Lila Miller, A&E Editor
“What makes your heart hurt? What makes you sad? What upsets you?” I aimed to find strangers in New York to answer those questions in an attempt to prove that New Yorkers (and people in general) really just crave understanding in an apathetic world. 8.623 million people live in New York City.
People flock to the city like pigeons searching for something. Too often, New Yorkers are characterized as impersonal.
Scores of tourists flaunt the iconic I HEART NY, but what truly lies at the heart of New York dwellers? I asked six random strangers a few questions and took polaroids of them afterward. I lingered, talking while the film developed, and ultimately, we were all exposed.
Stephen was a security guard. I introduced myself, explained that I was a writer, and asked him what has made him sad, in New York, in his life currently, or in memories.
“My father passed away when I was very young,” he says, but left the cause of death not up for discussion. He talks about Mister Rogers and how this generation’s children don’t progress and don’t have time to themselves to figure out how to express how they’re feeling because our world is so fast-paced.
I met an anonymous man on an elevator, and mumbled a question like,
“Do you want to hear my elevator speech?” He listens to my questions with a small laugh and deprecating smile.
“What upsets me?” After a pause, he continues, “aging.” When I asked if I could take his photo, he was unwilling. After one moment of vulnerability, he went back to being just as closed off as the elevator doors that separated us.
In Times Square, I spotted Mickey Mouse from the Happiest Place On Earth. When I asked him my questions, his pal Luigi had to help him out, as he spoke little English.
Luigi explained that he was learning English in school. I saw how difficult it must be to live in a country where you aren’t fluent. How do you connect with other people if you can’t speak the same language?
On the street, I met a Ticket Tellers comedy promoter. I asked him my questions. At first, he mentioned quickly that he had somewhere to be, but acquiesced.
“People don’t really try to understand each other anymore and we’re always blaming one another,” he sighed and looked away. On to the next one.
I boarded the N train and noticed an ad on the wall of the train that bragged, “there’s only one city where everyone has a PhD in minding their own business.”
Taking a glance around the subway car, my eyes settled on a freckle-faced boy of about ten. He wore a somber expression but as a previous school teacher, I knew enough about parents not to ask him why he felt that way.
His younger brother absent-mindedly swung a bright yellow bag emblazoned with a blue Lego on his arm. Maybe he didn’t get the toy he wanted. Maybe it was something bigger than that. Eventually, we all learn to make peace with the unknown.

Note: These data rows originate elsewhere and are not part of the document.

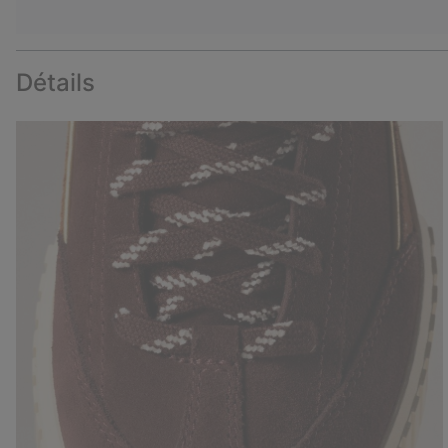
Détails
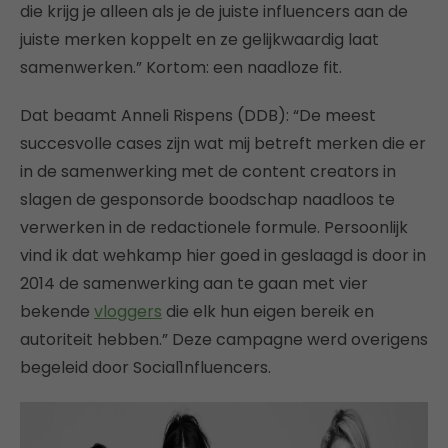
die krijg je alleen als je de juiste influencers aan de
juiste merken koppelt en ze gelijkwaardig laat
samenwerken.” Kortom: een naadloze fit.
Dat beaamt Anneli Rispens (DDB): “De meest
succesvolle cases zijn wat mij betreft merken die er
in de samenwerking met de content creators in
slagen de gesponsorde boodschap naadloos te
verwerken in de redactionele formule. Persoonlijk
vind ik dat wehkamp hier goed in geslaagd is door in
2014 de samenwerking aan te gaan met vier
bekende
vloggers
die elk hun eigen bereik en
autoriteit hebben.” Deze campagne werd overigens
begeleid door Social1nfluencers.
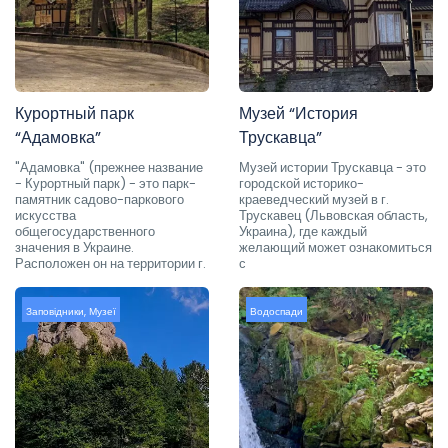
Курортный парк
Музей “История
“Адамовка”
Трускавца”
"Адамовка" (прежнее название
Музей истории Трускавца - это
- Курортный парк) - это парк-
городской историко-
памятник садово-паркового
краеведческий музей в г.
искусства
Трускавец (Львовская область,
общегосударственного
Украина), где каждый
значения в Украине.
желающий может ознакомиться
Расположен он на территории г.
с
Заповідники
,
Музеї
Водоспади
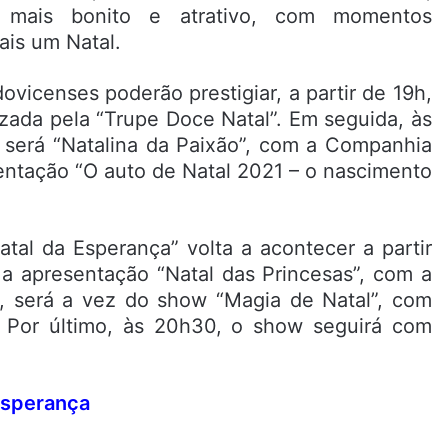
 mais bonito e atrativo, com momentos
ais um Natal.
ovicenses poderão prestigiar, a partir de 19h,
izada pela “Trupe Doce Natal”. Em seguida, às
 será “Natalina da Paixão”, com a Companhia
sentação “O auto de Natal 2021 – o nascimento
atal da Esperança” volta a acontecer a partir
a apresentação “Natal das Princesas”, com a
 será a vez do show “Magia de Natal”, com
. Por último, às 20h30, o show seguirá com
Esperança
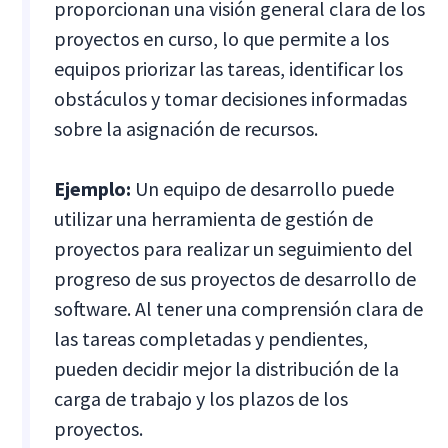
proporcionan una visión general clara de los
proyectos en curso, lo que permite a los
equipos priorizar las tareas, identificar los
obstáculos y tomar decisiones informadas
sobre la asignación de recursos.
Ejemplo:
Un equipo de desarrollo puede
utilizar una herramienta de gestión de
proyectos para realizar un seguimiento del
progreso de sus proyectos de desarrollo de
software. Al tener una comprensión clara de
las tareas completadas y pendientes,
pueden decidir mejor la distribución de la
carga de trabajo y los plazos de los
proyectos.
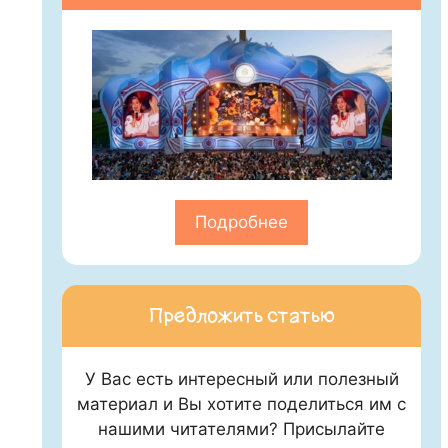
Подробнее
Предложить статью
У Вас есть интересный или полезный
материал и Вы хотите поделиться им с
нашими читателями? Присылайте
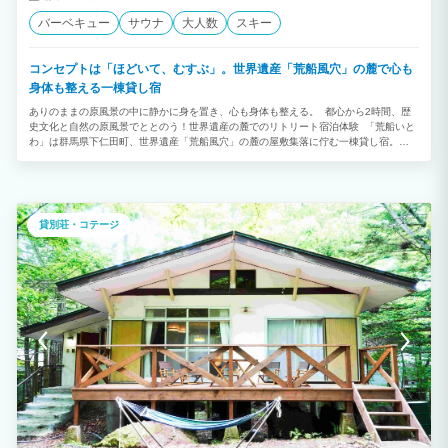
バーベキュー
サウナ
大人数
スキー
コンセプトは「ほどいて、むすぶ」。世界遺産「荒船風穴」の麓で心も
身体も整える一棟貸し宿
ありのままの原風景の中に静かに身を置き、心も身体も整える。 都心から2時間、歴
史文化と自然の原風景でととのう！世界遺産の麓でのリトリート宿泊体験 「荒船いと
わ」は群馬県下仁田町、世界遺産「荒船風穴」の麓の屋敷集落に佇む一棟貸し宿。
「集まり暮らす」から「訪れて泊まる」へのシフト 「ほどいて、むすぶ」をコンセプ
トに、自然と歴史に包まれ、現代社会の喧騒から解放され、サウナ、瞑想、ヨガ、自然
浴などのリトリート体験が可能です。 日常を解き放ち、自分を見つめ直し、新たな一
歩を踏み出すことのできる場所となっております。 【キッチン設備】 ２口のIHコン
ロ、BBQコンロを備え付けておりますのでそちらで調理いただけます。食材はご自由
貸別荘・コテージ
にお待ち込みいただけ、キッチン設備をご使用いただき料理することができます。また
調理器具については、ホームページに記載の調理器具をお貸出ししておりますので、下
仁田の名産品などでお料理をお楽しみいただくことができます。下仁田の飲食店も是非
ご利用ください。 【こもり箱】 自分に向き合う「こもり箱」 繭ごもりのような包ま
れた空間での自分に向き合う内なる睡眠体験。 繭の内部にいるような内装。ベッドル
ームはシルクカーテンに囲まれています。寝具等にもシルクが使われています。 これ
らの絹製品は、伊勢崎銘仙などを取り入れたカルチャーブランドAy代表の村上采さん
とのコラボレーションです。富岡市でオーダーカーテンを制作する有限会社リオさんと
制作しました。 絹産業遺産群ならではの空間で上質な眠りを体験ください。 【ひらき
箱】 感覚をひらく「ひらき箱」 内外の境界がずれた空間での刺激によって感覚をひら
く非日常体験。 荒船の黒泥色の岩、下仁田ジオパークの地層を彷彿とさせる壁面、鏑
材から切り出した丸太チェア、荒船の植生を取り入れた観葉植物。荒船の自然を凝縮し
たようなサンルームを体験することができます。 ワーケーション、創作活動、読書、
その他、新たな自分と向き合う瞬間をお過ごしください。 【無心庵（サウナ小屋）】
心を空にする「無心庵」 荒船の湧水と風穴の冷気を感じながらの心を空にするサウナ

People sit so close on the subway. The peanut M&Ms a man was vigorously popping into his mouth at increasing intervals made me salivate, though I had found the grand M&M store on Broadway overwhelming and its wares tacky at best.
As I disembarked on Canal Street I heard a man yelling more and more fervently,
“This is the wrong station!” He repeats himself several times before a woman says, “…okay!” in a resigned fashion.
Next, I met Drew. Drew worked for a news stand and freelance writes and edits. I ask him my questions, he pauses and looks elsewhere.
“The things I have the ability to change myself. Those things seem to come in mind. I’m pretty optimistic. Yeah, I’d say I’m pretty positive,” he sums up. I never trust people that appear to be happy all the time. It just seems disingenuous.
I asked one last person what weighed their heart down. Ellie worked at an independent clothing stall, Rora and an artisanal ice cream stall called Sweet Nova. She had the kind of job that showed she didn’t really need a job at all really. I asked her my questions.
“What makes me sad? It depends on the day. Sometimes, it’s that my parents are going to die and I’m going to have to live a portion of my life without them. But overall? I think it’s that I’m so privileged. I kind of have everything…and I’m still sad.”
In New York where walls of people cross the streets and rush by each other, I was able to forge a connection with six strangers on what makes us human. For a few hours on one afternoon, I was able to look under the cloak of anonymity that New York City provides. I think sadness and loneliness are linked. Loneliness is the human condition. At the root of loneliness, people really just want to be heard and understood.